Хорош Быков и в передаче настроений, внутренних состояний, да и вообще человеческой сути своих героев, всегда находящихся в напряженных отношениях, в разладе с миром. А как умело держит и длит он сюжетное напряжение, изыскивая ходы и повороты, неустанно придумывая все новые похождения и приключения для своих персонажей – создавая текстовые события! Впрочем, романы Быкова увлекают и привлекают читателя отнюдь не только фабулой.
Большая заслуга писателя в том, что он понял (или почувствовал): пришло время вернуться к полузабытым вопросам о человеческой природе, о добре и зле, о смысле жизни, о порядке бытия, которыми вдохновлялась и мучилась большая литература до «эры постмодернизма». Пора утолять духовную жажду, которой томятся пусть не массы, а отдельные индивиды. На самом деле таких одиночек, которым обрыдли глянцевая синтетика, криминальная тошниловка или авангардистские псевдоделикатесы, набираются легионы.
Не менее существенным качеством Быкова-прозаика является то, что он создает собственный мир – в каждом своем романе и в их совокупности (вещь в современной литературе нечастая). Как раз с устройством этого «макрокосма», с его архитектоникой, с его отношением к реальности разбираться гораздо интереснее, чем хвалить или ругать автора.
Мир произведений Быкова – преимущественно «русский мир». Его романы – серия вариаций на темы отечественной истории и культуры. Первым делом здесь присутствует историософская схема российского бытия («Таинственная книга бытия // Российского, где судьбы мира скрыты» – этот образ Цветаевой у Быкова скорее пародируется), ядром которой служит «советская цивилизация» на всем протяжении своего жизненного цикла. Именно этот феномен и является у нашего автора главным предметом реконструкции и оценки.
С оценкой все просто. Отношение Быкова к «советской цивилизации» абсолютно однозначное – ненависть и отвращение. Это легко прочитывается и в «Оправдании», и в «Орфографии», и в «Остромове». Но откуда же свалилась эта напасть на несчастную Россию? Согласимся, такой вопрос напрашивается. И вот тут приходится признать, что Быков в своей исторической рефлексии не занимается анализом – даже мифопоэтическим. Вопросы «почему», «по каким причинам», «в силу каких условий» в его книгах не ставятся. Большевистская революция уподобляется нашествию варваров, саранчи, чумы.
● ● ● ●
▸ **Задание 1**: Какие романы Быкова упомянуты в тексте для анализа? Перечислите все.
Записи никак не связаны с текстом.

Записи, взятые из собрания:
● ● ● ●
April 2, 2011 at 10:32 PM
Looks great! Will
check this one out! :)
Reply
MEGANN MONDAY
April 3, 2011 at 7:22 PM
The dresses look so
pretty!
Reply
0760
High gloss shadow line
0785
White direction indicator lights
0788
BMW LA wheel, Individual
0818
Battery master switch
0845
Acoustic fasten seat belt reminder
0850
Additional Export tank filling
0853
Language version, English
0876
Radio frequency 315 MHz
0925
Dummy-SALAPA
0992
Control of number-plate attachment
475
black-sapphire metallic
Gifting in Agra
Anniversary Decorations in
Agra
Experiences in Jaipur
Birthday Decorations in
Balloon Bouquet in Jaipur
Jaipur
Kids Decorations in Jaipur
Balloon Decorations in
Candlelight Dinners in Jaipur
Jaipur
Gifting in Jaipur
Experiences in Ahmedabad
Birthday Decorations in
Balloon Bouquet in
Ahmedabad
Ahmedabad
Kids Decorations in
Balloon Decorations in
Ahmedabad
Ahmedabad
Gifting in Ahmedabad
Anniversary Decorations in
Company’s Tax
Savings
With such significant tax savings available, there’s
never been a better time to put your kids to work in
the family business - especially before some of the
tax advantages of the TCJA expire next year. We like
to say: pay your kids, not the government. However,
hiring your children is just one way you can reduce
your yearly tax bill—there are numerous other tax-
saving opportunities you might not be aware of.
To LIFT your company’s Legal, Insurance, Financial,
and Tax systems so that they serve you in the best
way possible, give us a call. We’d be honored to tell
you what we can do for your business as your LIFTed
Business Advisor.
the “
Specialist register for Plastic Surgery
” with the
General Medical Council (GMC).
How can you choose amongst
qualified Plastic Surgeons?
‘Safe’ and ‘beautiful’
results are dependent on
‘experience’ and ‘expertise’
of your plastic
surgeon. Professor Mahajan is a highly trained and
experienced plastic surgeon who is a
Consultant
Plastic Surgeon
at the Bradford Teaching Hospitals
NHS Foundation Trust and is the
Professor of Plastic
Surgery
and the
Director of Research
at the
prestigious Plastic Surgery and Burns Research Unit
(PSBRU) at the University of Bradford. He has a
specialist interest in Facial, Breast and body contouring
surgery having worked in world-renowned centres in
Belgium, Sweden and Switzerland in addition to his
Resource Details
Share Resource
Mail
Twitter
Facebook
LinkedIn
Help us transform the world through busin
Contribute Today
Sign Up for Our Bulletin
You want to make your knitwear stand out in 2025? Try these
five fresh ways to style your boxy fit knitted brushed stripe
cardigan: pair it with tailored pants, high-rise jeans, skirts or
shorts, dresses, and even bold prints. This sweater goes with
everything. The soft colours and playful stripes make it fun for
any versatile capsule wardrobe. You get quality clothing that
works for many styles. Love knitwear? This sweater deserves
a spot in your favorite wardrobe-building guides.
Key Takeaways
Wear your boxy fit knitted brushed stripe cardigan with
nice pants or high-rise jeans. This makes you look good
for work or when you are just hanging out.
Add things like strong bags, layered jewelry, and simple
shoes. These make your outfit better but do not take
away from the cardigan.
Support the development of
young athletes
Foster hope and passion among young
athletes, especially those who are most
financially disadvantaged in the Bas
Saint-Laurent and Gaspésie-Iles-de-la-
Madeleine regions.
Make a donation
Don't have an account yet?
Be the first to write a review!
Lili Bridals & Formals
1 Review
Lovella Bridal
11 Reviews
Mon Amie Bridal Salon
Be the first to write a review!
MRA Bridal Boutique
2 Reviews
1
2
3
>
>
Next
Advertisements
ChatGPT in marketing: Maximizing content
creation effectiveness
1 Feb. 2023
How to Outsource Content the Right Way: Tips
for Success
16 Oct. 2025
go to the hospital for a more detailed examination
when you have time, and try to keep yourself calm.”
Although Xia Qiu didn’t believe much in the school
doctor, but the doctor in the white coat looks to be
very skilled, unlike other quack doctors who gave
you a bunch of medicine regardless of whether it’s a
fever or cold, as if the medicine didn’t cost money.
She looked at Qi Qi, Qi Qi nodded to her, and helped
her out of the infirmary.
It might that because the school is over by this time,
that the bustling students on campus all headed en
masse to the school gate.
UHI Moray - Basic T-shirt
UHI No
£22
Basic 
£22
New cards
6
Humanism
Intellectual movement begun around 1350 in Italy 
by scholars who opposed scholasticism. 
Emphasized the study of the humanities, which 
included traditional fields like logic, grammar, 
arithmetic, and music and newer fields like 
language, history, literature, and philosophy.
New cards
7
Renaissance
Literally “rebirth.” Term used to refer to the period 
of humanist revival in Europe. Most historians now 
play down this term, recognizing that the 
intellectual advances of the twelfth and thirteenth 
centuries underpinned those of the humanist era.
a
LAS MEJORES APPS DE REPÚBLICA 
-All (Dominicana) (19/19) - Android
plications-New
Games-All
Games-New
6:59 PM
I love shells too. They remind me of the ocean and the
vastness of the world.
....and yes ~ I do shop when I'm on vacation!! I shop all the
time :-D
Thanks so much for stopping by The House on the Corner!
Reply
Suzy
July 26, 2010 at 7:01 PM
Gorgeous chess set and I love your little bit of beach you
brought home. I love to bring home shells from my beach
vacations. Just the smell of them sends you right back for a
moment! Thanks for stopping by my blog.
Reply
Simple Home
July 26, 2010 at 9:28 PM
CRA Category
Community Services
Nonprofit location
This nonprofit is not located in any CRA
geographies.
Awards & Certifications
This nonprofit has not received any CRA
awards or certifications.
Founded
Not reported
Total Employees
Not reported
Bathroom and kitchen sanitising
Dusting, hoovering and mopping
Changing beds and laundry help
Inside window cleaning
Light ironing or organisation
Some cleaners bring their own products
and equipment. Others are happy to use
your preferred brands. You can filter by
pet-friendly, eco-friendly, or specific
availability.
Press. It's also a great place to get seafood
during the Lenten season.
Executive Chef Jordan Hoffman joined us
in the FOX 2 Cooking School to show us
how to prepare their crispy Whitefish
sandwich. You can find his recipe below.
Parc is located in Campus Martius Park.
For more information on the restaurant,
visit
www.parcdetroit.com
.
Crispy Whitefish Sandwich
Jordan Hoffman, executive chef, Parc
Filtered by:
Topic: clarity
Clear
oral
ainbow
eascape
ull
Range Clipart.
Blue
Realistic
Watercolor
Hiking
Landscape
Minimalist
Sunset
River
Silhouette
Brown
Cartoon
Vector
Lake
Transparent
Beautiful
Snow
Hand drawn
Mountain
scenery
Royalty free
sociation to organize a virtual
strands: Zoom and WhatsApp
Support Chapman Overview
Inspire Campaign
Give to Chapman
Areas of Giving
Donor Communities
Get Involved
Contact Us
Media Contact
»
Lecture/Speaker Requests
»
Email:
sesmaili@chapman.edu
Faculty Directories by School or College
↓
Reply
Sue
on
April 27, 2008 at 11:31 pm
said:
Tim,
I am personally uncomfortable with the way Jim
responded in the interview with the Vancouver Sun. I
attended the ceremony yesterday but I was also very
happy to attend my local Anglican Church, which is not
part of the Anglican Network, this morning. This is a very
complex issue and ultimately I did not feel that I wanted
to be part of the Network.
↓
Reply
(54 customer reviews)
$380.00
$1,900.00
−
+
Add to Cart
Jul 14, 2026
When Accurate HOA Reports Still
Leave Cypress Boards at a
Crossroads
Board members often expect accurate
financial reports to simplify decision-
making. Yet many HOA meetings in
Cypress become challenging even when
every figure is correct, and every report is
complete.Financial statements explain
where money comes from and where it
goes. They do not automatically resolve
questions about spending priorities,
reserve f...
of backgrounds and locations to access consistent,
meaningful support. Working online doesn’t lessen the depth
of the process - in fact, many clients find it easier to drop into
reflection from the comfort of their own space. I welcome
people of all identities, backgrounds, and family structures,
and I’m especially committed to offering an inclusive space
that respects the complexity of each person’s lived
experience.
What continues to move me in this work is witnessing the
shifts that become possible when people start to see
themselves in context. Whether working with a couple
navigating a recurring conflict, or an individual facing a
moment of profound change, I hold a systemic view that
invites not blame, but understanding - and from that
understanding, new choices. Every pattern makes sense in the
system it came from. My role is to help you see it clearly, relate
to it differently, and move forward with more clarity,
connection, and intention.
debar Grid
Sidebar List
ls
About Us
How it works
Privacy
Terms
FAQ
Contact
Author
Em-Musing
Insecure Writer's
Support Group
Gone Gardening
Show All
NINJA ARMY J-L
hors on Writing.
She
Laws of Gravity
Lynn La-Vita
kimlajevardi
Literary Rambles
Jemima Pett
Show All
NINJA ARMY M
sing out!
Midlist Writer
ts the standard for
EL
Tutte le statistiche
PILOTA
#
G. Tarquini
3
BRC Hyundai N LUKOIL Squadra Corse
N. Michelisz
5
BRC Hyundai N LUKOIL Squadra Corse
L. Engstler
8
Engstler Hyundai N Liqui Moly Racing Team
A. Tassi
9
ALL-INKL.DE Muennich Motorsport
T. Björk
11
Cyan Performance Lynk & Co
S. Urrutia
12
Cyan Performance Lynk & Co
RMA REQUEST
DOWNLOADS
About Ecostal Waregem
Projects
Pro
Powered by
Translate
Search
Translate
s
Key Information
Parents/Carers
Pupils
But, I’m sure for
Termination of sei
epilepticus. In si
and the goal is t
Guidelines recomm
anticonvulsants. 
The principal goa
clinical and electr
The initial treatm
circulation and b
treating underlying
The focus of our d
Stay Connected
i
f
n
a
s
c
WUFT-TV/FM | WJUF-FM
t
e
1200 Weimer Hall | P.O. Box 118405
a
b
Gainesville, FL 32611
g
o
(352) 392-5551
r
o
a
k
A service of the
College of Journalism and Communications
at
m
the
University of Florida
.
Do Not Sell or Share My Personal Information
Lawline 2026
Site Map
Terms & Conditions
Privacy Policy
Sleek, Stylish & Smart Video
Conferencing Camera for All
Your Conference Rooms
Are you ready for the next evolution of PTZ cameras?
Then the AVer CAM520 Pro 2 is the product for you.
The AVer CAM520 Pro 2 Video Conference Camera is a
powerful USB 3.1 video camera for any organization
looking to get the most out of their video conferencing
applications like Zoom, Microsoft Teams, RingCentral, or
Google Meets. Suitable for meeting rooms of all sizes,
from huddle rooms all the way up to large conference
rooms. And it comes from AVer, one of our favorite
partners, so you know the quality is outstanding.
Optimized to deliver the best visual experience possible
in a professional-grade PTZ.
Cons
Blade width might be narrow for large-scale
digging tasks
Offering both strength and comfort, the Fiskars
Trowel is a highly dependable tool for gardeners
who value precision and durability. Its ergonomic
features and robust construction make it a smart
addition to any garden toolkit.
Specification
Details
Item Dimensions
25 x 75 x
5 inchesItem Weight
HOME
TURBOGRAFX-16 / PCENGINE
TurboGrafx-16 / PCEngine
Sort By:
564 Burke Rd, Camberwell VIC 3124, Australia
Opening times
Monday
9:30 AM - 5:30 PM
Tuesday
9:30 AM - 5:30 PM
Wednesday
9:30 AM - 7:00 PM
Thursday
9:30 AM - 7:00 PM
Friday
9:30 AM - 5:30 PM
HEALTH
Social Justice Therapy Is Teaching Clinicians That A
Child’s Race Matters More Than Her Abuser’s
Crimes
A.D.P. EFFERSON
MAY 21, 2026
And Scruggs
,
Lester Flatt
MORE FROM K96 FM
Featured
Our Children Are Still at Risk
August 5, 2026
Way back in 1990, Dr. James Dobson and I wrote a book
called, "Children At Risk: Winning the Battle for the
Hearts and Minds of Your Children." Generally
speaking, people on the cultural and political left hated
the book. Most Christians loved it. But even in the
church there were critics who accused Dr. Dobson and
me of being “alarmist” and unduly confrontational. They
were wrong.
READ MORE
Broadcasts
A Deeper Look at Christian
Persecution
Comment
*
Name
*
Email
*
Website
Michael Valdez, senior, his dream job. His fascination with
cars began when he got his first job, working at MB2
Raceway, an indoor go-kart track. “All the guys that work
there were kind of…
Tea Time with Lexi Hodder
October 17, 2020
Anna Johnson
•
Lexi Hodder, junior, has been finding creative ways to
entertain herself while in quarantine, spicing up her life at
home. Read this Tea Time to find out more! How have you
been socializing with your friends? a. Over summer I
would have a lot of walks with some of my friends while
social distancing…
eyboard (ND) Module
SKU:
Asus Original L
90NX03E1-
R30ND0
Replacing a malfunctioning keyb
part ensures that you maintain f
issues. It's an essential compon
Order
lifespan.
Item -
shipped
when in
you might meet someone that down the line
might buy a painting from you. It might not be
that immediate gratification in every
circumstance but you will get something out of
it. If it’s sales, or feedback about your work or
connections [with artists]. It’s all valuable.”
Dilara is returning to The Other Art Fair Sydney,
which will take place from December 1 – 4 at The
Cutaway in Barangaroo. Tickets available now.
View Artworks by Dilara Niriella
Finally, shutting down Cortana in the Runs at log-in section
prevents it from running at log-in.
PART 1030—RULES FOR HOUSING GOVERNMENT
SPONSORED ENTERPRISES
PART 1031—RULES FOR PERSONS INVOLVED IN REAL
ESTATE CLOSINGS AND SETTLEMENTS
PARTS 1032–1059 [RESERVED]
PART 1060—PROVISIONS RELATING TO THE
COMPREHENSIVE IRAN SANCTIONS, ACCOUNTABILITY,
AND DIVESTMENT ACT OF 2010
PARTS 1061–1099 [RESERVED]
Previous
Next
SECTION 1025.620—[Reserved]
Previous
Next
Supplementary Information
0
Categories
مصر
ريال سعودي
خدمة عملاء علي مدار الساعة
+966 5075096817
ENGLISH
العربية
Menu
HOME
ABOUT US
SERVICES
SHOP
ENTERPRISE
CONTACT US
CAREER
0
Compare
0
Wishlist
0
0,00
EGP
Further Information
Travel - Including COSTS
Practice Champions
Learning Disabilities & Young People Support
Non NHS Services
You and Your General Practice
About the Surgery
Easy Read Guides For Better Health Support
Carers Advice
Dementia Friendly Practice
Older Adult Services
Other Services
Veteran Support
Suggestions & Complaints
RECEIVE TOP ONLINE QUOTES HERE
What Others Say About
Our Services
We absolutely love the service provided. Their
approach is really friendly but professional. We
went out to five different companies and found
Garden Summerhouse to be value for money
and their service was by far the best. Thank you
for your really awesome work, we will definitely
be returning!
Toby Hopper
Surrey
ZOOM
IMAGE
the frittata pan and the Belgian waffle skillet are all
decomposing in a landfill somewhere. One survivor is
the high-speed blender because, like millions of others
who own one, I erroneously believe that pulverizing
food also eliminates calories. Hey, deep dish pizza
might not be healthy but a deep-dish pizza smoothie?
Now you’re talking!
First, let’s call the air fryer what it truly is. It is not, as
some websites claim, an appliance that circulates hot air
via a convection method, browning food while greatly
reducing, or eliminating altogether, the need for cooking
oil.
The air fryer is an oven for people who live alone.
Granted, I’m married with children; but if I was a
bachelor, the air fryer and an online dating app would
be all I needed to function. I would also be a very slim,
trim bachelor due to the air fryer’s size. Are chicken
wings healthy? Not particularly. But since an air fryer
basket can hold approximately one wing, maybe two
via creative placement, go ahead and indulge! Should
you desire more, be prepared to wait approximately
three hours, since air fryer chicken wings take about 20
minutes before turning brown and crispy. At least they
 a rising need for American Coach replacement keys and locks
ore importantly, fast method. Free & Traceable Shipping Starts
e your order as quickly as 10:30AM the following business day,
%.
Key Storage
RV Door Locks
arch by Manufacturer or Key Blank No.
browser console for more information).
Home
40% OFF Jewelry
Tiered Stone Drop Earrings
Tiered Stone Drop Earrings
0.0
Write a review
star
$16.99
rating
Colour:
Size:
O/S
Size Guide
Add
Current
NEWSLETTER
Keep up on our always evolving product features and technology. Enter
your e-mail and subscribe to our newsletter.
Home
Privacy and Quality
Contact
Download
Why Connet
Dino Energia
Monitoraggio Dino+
● ● ● ●
▸ **Задание 2**: Поменяйте «Reply» на «Respond» в записях, начиная с самой первой строки и заканчивая строкой с «Gifting in Agra» включительно. Выведите только этот фрагмент, ничего больше не меняя.

▸ **Результат выполнения 1**: «Оправдание», «Орфография», «Остромов».

▸ **Результат выполнения 2**:
April 2, 2011 at 10:32 PM
Looks great! Will
check this one out! :)
Respond
MEGANN MONDAY
April 3, 2011 at 7:22 PM
The dresses look so
pretty!
Respond
0760
High gloss shadow line
0785
White direction indicator lights
0788
BMW LA wheel, Individual
0818
Battery master switch
0845
Acoustic fasten seat belt reminder
0850
Additional Export tank filling
0853
Language version, English
0876
Radio frequency 315 MHz
0925
Dummy-SALAPA
0992
Control of number-plate attachment
475
black-sapphire metallic
Gifting in Agra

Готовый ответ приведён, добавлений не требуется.